The report from the giant American multinational bank asserted that despite all assets plunging hard, Bitcoin emerged relatively unscathed. The strategists leading the analysis are Joshua Younger and Nikolaos Panigirtzoglou. They both concluded that Bitcoin surviving the March 2020 crisis has outlined its “longevity as an asset class.”

But there is also the flip side

However, the bank also noted that such price fluctuations among all cryptocurrencies have attributed “to their continued use more as a vehicle for speculation than a medium of exchange or store of value.”

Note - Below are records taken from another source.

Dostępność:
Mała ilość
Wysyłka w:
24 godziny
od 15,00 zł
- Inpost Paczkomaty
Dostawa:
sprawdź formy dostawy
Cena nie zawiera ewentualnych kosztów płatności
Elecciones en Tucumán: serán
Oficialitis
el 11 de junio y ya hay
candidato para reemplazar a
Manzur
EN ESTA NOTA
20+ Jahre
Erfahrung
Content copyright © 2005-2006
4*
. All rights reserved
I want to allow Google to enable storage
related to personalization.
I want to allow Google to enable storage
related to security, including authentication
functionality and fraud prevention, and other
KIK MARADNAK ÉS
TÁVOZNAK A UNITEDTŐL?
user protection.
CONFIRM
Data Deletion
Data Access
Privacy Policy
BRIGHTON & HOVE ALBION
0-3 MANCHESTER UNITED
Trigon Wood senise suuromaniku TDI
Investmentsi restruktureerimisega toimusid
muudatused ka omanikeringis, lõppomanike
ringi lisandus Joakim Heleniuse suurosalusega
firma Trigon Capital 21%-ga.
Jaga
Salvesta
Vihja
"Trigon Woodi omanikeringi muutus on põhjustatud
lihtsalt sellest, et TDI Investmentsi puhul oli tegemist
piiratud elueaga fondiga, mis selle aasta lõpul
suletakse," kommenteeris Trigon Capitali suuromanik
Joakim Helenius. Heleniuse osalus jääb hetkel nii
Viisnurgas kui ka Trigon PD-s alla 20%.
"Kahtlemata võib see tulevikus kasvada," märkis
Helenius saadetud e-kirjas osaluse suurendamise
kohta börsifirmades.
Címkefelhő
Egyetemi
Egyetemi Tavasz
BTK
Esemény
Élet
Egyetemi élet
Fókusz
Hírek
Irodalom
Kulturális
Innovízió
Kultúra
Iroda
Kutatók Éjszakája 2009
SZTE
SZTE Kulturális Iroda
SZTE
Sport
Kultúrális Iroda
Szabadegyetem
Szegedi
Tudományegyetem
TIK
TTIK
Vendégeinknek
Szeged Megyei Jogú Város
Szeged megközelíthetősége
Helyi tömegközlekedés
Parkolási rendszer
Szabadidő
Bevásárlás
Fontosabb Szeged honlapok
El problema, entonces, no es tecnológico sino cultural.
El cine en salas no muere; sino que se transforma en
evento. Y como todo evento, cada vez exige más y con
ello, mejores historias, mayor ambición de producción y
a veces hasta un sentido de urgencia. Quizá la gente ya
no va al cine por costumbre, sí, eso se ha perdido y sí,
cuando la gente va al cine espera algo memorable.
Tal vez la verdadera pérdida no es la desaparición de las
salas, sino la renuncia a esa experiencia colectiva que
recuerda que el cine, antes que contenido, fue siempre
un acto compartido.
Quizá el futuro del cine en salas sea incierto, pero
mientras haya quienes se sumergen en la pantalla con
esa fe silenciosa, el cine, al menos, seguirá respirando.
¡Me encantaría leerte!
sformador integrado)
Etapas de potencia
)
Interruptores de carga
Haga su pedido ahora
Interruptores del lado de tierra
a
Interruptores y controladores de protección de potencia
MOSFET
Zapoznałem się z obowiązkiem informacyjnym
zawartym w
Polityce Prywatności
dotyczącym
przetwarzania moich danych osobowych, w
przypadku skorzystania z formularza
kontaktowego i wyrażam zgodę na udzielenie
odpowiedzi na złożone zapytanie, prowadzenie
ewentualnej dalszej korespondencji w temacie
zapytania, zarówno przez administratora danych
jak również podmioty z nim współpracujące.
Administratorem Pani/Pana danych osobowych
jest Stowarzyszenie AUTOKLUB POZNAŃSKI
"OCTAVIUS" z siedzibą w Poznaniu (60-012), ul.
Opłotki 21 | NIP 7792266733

The strategists also looked into the correlation between assets during this challenging time, including last Thursday’s price plunges of both equities and cryptocurrencies. As such, they explained that even during March’s crash, the “liquidity on major Bitcoin exchanges [was…] more resilient than traditional macro asset classes like FX, Treasuries, gold, and equities.”

On the other hand, the report states that the coin’s market structure turned out to be more resilient than those of currencies, equities, Treasuries, and gold. The strategists came to this conclusion by measuring liquidity levels or the bid-offer spread of the order book, which is directly related to volatility.

“Though Bitcoin saw among the most severe drops in liquidity around the peak of the crisis, that disruption unwound itself much faster than other asset classes.”